▸ 問題文 1
説明術についての記事から、「そこで本記事では、書籍『ビジ」で始まり「授してくれるのが本書である。」で終わる部分を一字一句たがえずに引用しなさい。
▸ 問題文 2
エントリーの中で、文字列「depth」を含む行は何行あるか。その数だけを答えなさい。
══ 文書の抜粋
「ビジネス数学の第一人者が教える 史上最高にわかりやすい説明術」を要約!【10分で読めるビジネス書】
コロナ禍以降、商談の多くはオンライン化。訪問営業よりも相手の集中力が途切れやすくなったり、顔色が伺いにくくなったりする中で、営業マンにはこれまで以上に「わかりやすい説明」が求められるようになった。
そこで本記事では、書籍『ビジネス数学の第一人者が教える 史上最高にわかりやすい説明術』の内容を要約して紹介。きっと明日からの商談の助けになるはずだ。
この本のポイント
・説明とは「理解」を提供する行為だ。頭を使って「誰でも同じように理解できる内容」を作り伝えることである。
・説明は、論理的である、相手が感覚的にとらえられる、相手の知っている言葉で語る、という3つの条件を満たす必要がある。
・論理的である状態とは、説明内容を塊に分けたときにそれぞれが矢印でつながっている状態を意味する。
・相手に感覚的にわかってもらうために、説明上手な人は例と比喩を効果的に用いている。
会議やプレゼンなどでうまく説明できなかった苦い経験はあるだろうか。相手にわかるように説明するのは難しい行為だと日々感じている人は少なくないはずだ。
説明という行為は、大学の講義や社内会議、携帯電話ショップなど、日常生活のいたるところで行われている。就活におけるエントリーシートもまた自分自身を企業に説明するためのものである。こうした「説明」が求められる場面において、「わかった」(つまり理解できた)を生み出す方法論を伝授してくれるのが本書である。
════
══ 演習用データ
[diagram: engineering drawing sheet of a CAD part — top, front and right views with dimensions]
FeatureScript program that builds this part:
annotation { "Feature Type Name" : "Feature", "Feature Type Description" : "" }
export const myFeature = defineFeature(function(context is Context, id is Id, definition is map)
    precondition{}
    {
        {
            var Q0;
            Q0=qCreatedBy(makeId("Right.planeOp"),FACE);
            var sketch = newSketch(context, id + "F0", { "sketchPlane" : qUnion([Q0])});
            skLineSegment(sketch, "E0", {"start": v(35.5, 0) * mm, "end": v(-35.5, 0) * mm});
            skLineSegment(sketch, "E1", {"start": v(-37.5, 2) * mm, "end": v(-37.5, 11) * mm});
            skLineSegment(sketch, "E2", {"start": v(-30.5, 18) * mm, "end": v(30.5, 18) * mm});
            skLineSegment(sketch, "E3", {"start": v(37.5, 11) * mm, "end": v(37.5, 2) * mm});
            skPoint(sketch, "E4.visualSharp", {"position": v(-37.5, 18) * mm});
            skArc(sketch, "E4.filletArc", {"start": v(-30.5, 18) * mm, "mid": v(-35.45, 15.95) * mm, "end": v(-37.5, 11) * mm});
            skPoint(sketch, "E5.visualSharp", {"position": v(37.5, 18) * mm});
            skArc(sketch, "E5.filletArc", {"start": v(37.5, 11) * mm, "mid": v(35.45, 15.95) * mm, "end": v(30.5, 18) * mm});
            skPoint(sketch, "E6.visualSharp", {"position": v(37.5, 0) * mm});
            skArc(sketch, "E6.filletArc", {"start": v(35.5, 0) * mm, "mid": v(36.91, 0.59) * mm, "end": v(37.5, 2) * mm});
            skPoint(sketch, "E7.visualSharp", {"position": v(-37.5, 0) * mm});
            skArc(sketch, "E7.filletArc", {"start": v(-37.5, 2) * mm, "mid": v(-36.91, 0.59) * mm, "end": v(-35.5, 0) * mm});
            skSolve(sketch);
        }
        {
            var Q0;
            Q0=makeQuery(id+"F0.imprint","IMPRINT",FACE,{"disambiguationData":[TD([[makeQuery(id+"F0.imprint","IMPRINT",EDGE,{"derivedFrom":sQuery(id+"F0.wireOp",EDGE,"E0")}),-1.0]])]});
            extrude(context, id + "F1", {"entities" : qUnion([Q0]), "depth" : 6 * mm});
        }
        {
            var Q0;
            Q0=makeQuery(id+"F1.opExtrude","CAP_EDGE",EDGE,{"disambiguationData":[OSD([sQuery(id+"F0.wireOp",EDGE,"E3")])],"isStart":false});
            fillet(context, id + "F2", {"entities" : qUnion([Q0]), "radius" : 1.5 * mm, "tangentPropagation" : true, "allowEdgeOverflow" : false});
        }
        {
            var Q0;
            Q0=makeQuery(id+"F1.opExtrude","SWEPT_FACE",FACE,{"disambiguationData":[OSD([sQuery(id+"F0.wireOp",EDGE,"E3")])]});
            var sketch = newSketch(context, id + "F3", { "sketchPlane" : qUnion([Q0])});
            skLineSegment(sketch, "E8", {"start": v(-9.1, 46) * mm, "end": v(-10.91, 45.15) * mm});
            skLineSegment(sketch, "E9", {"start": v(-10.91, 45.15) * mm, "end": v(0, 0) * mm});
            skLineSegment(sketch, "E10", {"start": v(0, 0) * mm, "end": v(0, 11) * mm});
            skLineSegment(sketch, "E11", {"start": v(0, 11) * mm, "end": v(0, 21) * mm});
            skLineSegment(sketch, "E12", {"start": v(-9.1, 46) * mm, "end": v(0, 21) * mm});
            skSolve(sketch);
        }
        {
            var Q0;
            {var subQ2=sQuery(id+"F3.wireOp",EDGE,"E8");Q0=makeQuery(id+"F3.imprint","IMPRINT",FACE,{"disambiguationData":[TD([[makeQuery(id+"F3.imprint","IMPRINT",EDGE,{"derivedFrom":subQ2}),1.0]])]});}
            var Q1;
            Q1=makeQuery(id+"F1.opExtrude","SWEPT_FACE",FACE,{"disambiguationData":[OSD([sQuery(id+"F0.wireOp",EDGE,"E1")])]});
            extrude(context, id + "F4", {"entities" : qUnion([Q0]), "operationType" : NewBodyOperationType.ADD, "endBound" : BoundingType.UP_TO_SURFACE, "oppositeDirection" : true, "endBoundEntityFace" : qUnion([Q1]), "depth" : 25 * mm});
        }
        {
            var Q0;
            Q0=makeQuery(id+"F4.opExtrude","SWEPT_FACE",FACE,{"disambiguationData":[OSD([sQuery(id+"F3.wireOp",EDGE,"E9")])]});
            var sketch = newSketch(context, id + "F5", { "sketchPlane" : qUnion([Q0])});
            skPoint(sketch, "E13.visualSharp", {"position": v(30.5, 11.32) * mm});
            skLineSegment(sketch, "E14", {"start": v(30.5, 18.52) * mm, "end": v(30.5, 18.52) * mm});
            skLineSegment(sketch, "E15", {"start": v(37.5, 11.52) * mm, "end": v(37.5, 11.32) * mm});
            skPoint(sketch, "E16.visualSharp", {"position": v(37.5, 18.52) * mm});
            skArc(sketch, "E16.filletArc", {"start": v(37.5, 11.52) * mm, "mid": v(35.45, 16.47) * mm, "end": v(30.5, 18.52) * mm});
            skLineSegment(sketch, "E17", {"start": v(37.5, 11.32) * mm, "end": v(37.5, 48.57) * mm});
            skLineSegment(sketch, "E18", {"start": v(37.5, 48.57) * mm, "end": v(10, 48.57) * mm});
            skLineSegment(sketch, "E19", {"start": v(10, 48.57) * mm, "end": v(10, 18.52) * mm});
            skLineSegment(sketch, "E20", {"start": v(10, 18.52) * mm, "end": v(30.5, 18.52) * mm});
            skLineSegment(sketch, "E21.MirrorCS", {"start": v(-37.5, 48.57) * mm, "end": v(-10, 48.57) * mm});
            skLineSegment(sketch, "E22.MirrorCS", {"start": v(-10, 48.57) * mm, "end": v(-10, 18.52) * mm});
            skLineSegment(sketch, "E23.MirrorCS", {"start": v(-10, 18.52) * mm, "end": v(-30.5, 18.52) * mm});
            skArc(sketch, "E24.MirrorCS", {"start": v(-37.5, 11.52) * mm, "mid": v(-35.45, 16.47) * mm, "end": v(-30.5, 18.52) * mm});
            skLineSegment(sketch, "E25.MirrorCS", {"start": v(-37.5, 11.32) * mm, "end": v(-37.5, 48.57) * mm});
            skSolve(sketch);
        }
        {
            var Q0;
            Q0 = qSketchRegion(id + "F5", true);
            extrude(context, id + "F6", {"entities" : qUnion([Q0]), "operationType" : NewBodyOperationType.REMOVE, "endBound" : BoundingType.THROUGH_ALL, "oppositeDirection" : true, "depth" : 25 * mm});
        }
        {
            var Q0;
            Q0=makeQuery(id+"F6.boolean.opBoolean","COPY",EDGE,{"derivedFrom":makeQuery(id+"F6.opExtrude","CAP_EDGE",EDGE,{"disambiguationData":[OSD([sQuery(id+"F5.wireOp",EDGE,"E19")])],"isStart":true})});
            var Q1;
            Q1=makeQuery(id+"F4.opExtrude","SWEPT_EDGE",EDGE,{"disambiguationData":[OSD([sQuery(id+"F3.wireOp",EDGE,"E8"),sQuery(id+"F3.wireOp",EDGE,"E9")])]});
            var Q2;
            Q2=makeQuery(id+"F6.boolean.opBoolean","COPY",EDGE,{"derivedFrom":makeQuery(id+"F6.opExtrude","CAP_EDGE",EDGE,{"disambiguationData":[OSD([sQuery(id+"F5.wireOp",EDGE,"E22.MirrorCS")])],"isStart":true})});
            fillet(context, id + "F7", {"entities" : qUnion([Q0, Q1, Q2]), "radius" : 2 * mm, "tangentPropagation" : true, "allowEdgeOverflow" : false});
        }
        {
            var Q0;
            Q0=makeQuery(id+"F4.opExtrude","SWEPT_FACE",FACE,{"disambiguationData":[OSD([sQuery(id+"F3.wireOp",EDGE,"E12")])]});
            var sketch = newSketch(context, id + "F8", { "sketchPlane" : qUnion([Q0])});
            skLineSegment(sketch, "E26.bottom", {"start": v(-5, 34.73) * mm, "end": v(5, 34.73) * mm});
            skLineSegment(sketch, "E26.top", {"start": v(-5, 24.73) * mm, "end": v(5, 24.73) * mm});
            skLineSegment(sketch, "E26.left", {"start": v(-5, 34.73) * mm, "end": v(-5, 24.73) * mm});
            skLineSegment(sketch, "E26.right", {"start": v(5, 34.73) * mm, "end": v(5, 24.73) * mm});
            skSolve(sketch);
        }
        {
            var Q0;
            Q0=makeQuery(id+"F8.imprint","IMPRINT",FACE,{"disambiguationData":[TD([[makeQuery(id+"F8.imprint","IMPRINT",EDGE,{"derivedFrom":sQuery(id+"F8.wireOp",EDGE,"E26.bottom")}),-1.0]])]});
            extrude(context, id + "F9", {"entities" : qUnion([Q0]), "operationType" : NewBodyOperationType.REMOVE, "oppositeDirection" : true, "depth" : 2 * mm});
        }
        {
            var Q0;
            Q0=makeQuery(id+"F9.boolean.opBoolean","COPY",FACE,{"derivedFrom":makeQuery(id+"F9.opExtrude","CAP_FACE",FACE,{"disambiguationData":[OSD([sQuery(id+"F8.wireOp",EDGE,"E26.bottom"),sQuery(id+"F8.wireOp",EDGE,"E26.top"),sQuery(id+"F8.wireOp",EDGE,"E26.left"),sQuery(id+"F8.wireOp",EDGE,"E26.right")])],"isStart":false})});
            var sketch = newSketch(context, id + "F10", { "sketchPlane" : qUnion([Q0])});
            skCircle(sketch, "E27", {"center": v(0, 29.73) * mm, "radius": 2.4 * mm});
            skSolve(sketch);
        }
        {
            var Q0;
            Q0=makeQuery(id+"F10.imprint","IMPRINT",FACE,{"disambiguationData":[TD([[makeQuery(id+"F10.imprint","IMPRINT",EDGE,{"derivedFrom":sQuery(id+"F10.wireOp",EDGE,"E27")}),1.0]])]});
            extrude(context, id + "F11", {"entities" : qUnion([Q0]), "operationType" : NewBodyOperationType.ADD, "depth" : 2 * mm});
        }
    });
════
▸ 最終解答 1
そこで本記事では、書籍『ビジネス数学の第一人者が教える 史上最高にわかりやすい説明術』の内容を要約して紹介。きっと明日からの商談の助けになるはずだ。
この本のポイント
・説明とは「理解」を提供する行為だ。頭を使って「誰でも同じように理解できる内容」を作り伝えることである。
・説明は、論理的である、相手が感覚的にとらえられる、相手の知っている言葉で語る、という3つの条件を満たす必要がある。
・論理的である状態とは、説明内容を塊に分けたときにそれぞれが矢印でつながっている状態を意味する。
・相手に感覚的にわかってもらうために、説明上手な人は例と比喩を効果的に用いている。
会議やプレゼンなどでうまく説明できなかった苦い経験はあるだろうか。相手にわかるように説明するのは難しい行為だと日々感じている人は少なくないはずだ。
説明という行為は、大学の講義や社内会議、携帯電話ショップなど、日常生活のいたるところで行われている。就活におけるエントリーシートもまた自分自身を企業に説明するためのものである。こうした「説明」が求められる場面において、「わかった」(つまり理解できた)を生み出す方法論を伝授してくれるのが本書である。

▸ 最終解答 2
5